Time Period3 Months [change]
DirectionMoves Together 
StrengthVery Strong
Accuracy100.0%
ValuesDaily Returns

Origin Protocol  vs.  REP

 Performance 
       Timeline  
Origin Protocol 

Risk-Adjusted Performance

2 of 100

 
Weak
 
Strong
Weak
Compared to the overall equity markets, risk-adjusted returns on investments in Origin Protocol are ranked lower than 2 (%) of all global equities and portfolios over the last 90 days. In spite of rather unsteady basic indicators, Origin Protocol exhibited solid returns over the last few months and may actually be approaching a breakup point.
REP 

Risk-Adjusted Performance

4 of 100

 
Weak
 
Strong
Modest
Compared to the overall equity markets, risk-adjusted returns on investments in REP are ranked lower than 4 (%) of all global equities and portfolios over the last 90 days. In spite of rather unsteady basic indicators, REP exhibited solid returns over the last few months and may actually be approaching a breakup point.

Origin Protocol and REP Volatility Contrast

   Predicted Return Density   
       Returns  

Pair Trading with Origin Protocol and REP

The main advantage of trading using opposite Origin Protocol and REP positions is that it hedges away some unsystematic risk. Because of two separate transactions, even if Origin Protocol position performs unexpectedly, REP can make up some of the losses. Pair trading also minimizes risk from directional movements in the market. For example, if an entire industry or sector drops because of unexpected headlines, the short position in REP will offset losses from the drop in REP's long position.
The idea behind Origin Protocol and REP pairs trading is to make the combined position market-neutral, meaning the overall market's direction will not affect its win or loss (or potential downside or upside).

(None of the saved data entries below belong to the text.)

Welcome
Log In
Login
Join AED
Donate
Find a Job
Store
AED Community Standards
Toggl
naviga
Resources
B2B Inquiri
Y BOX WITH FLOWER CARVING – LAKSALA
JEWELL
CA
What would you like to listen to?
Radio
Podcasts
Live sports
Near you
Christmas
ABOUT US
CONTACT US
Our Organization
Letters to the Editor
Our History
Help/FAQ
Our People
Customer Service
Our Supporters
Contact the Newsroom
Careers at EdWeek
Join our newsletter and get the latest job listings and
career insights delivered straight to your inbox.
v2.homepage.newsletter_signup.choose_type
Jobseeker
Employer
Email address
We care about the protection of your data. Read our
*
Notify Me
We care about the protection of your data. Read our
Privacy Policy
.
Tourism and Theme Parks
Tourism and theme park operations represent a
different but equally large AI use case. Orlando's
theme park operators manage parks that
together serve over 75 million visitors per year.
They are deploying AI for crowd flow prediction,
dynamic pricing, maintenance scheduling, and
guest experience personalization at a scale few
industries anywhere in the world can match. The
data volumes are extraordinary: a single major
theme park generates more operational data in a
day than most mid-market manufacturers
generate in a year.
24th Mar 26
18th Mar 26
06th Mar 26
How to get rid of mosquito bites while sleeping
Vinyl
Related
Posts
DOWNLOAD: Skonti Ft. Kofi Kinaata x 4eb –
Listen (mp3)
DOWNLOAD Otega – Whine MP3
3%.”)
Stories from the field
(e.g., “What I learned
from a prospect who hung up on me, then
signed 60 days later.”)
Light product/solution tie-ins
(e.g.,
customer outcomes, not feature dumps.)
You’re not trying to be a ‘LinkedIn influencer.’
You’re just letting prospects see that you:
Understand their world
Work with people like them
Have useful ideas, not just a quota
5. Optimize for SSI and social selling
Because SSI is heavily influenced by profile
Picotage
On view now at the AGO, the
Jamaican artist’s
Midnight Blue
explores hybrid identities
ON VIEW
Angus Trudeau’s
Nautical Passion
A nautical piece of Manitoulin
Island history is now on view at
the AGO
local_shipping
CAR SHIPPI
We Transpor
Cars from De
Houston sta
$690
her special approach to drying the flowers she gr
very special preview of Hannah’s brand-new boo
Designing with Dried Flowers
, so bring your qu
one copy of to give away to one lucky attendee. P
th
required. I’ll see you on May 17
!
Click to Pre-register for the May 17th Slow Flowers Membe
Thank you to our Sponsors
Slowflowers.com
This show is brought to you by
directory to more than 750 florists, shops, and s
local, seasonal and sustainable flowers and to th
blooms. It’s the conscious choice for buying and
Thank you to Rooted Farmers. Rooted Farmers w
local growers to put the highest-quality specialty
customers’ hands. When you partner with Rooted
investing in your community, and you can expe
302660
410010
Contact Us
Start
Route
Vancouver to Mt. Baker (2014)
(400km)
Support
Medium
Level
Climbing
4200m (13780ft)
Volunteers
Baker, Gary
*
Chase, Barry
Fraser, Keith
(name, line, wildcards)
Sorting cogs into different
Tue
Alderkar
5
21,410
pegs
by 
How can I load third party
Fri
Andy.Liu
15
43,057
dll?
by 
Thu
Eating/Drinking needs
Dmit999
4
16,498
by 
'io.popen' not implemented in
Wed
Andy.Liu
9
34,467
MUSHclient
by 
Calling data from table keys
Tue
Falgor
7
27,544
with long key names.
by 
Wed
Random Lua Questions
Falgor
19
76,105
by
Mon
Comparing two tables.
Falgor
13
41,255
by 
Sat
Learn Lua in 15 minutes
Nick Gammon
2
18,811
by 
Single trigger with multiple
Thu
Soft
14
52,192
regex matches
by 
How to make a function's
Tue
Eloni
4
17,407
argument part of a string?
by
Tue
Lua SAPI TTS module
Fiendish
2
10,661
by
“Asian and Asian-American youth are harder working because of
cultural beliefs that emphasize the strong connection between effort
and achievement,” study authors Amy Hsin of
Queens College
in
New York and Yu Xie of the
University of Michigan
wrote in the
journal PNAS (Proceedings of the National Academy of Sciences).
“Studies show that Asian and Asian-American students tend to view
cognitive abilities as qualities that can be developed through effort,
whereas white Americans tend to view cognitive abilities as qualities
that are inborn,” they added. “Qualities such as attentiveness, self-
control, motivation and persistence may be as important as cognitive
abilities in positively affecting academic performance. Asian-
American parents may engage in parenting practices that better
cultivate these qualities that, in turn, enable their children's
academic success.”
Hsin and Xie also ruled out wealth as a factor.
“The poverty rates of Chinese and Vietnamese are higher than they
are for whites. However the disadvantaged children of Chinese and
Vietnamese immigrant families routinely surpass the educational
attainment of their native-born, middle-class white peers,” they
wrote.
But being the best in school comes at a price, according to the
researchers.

This can be achieved by designing a pairs trade with two highly correlated stocks or equities that operate in a similar space or sector, making it possible to obtain profits through simple and relatively low-risk investment.
Check out your portfolio center.
Note that this page's information should be used as a complementary analysis to find the right mix of equity instruments to add to your existing portfolios or create a brand new portfolio. You can also try the Performance Analysis module to check effects of mean-variance optimization against your current asset allocation.